The largest trucking trade group warned in a letter last week that more than one-third of truck drivers at major US companies could be lost to retirement, smaller carriers or independent contractors if the rule does not provide exemptions for the trucking industry.
The National Association of Wholesaler-Distributors, an influential trade group that represents an industry with nearly 6 million workers, wrote a letter last week pleading with the administration to delay the December 8 deadline.
“If tens or hundreds of thousands of employees are terminated just two weeks before Christmas … the result could be nothing short of catastrophic for the newly unemployed and their families and for the US economy,” Eric Hoplin, the NAW’s president and CEO, wrote in a Wednesday letter to Biden.
Other business leaders have been more upbeat.
Southwest Airlines
(LUV)CEO Gary Kelly expressed confidence this week that the vaccine mandate will not disrupt travel. “We want our employees to know that nobody is going to lose their job on December 9 if we’re not perfectly in compliance,” Kelly said Thursday.

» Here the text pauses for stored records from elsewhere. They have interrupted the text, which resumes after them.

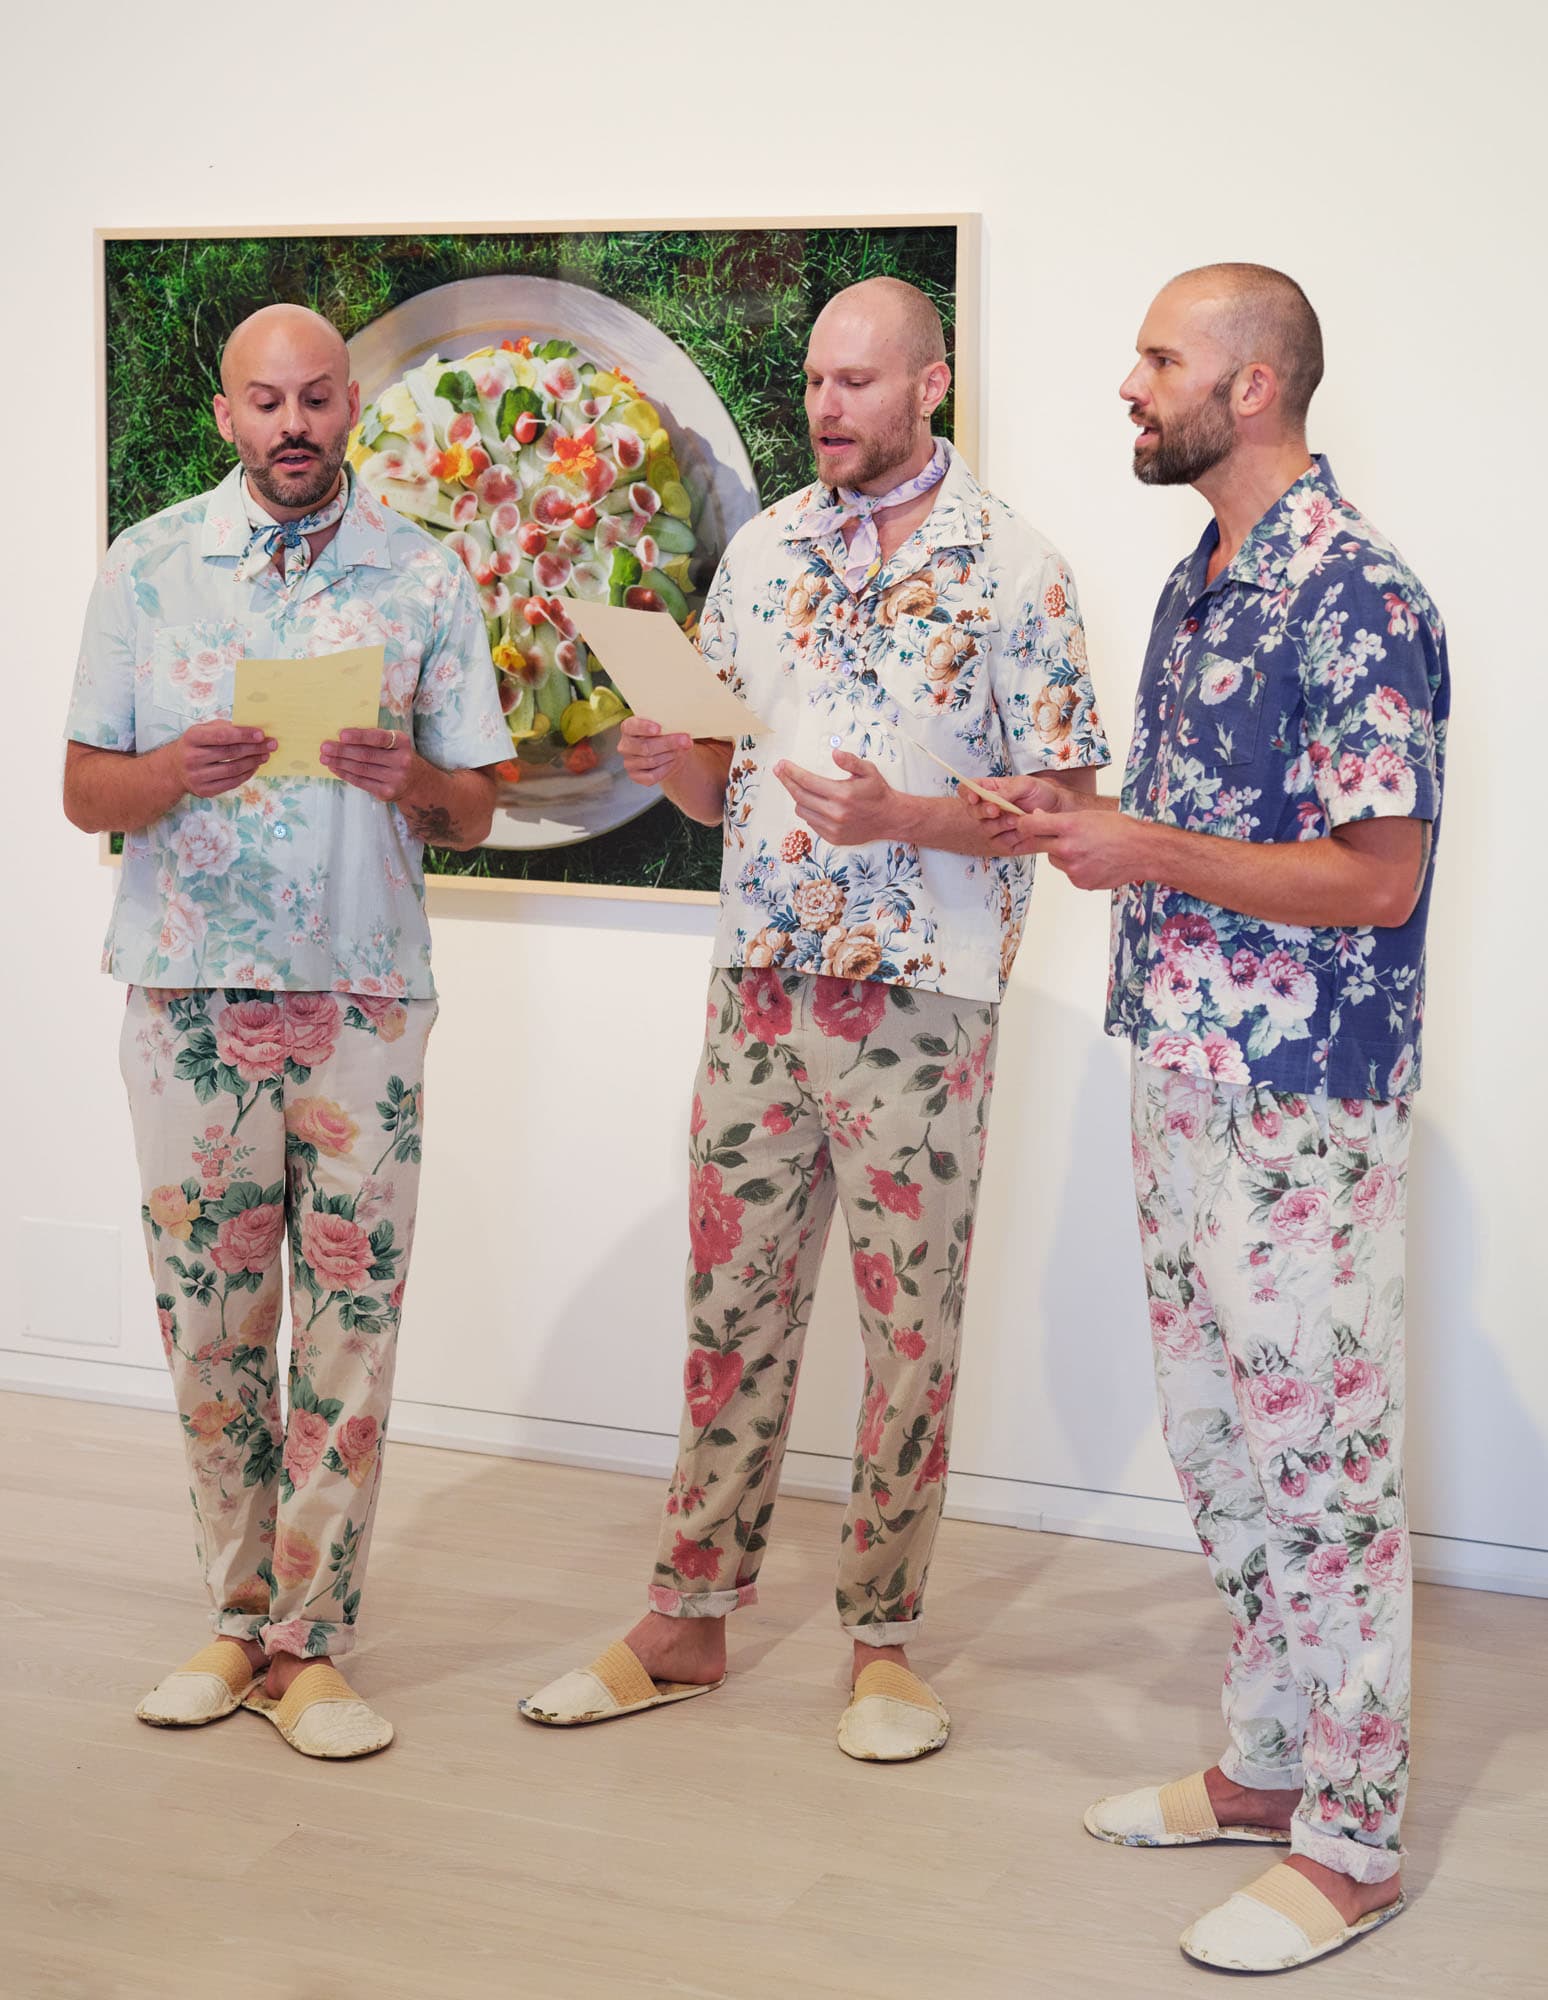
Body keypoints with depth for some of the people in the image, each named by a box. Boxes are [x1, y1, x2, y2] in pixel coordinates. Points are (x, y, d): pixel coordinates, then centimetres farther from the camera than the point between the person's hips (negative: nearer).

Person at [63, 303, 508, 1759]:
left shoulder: (423, 578, 6)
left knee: (348, 1324, 0)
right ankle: (241, 1613, 21)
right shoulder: (147, 566, 6)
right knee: (209, 1322, 6)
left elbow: (474, 813, 6)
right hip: (188, 992, 1)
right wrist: (176, 771, -16)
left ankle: (306, 1643, 10)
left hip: (362, 997, 0)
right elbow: (83, 790, 5)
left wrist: (411, 779, -16)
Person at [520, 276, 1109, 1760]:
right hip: (759, 986, 4)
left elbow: (1063, 800, -6)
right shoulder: (764, 549, 10)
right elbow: (722, 786, 14)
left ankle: (882, 1641, 19)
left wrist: (904, 816, -21)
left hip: (919, 1008, -4)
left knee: (910, 1328, 5)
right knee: (732, 1309, 10)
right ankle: (688, 1625, 21)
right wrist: (668, 762, -8)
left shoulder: (1011, 571, -4)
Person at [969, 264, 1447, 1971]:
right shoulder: (1195, 585, 13)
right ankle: (1265, 1764, 31)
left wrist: (1150, 852, -21)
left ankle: (1351, 1843, 11)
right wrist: (1069, 822, 5)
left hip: (1302, 1106, -9)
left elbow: (1378, 879, -20)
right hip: (1180, 1078, 9)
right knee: (1216, 1443, 16)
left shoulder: (1358, 599, -16)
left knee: (1318, 1461, -1)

The Biden executive order, signed last month, requires employees of contractors that do business with the federal government to get vaccinated against Covid-19, with no option of being regularly tested to opt out. The order, which applies to subcontractors as well, is aimed at preventing the spread of Covid-19.
Last week Biden officials pushed back on concerns about the impact from the vaccine mandate.
“Vaccination requirements work. They’ve increased vaccination rates by 20-plus percentage points to over 90% in most organizations,” Jeff Zients, the administration’s coronavirus response coordinator, told reporters last week.
Zients pointed out that the first step for employees who do not get vaccinated is a “period of education and counseling,” not termination.
“The requirements for federal workers and contractors will not cause disruptions to government services that people depend on,” Zients said. “Agencies have the flexibility necessary to enforce the mandate without impacting critical operations.”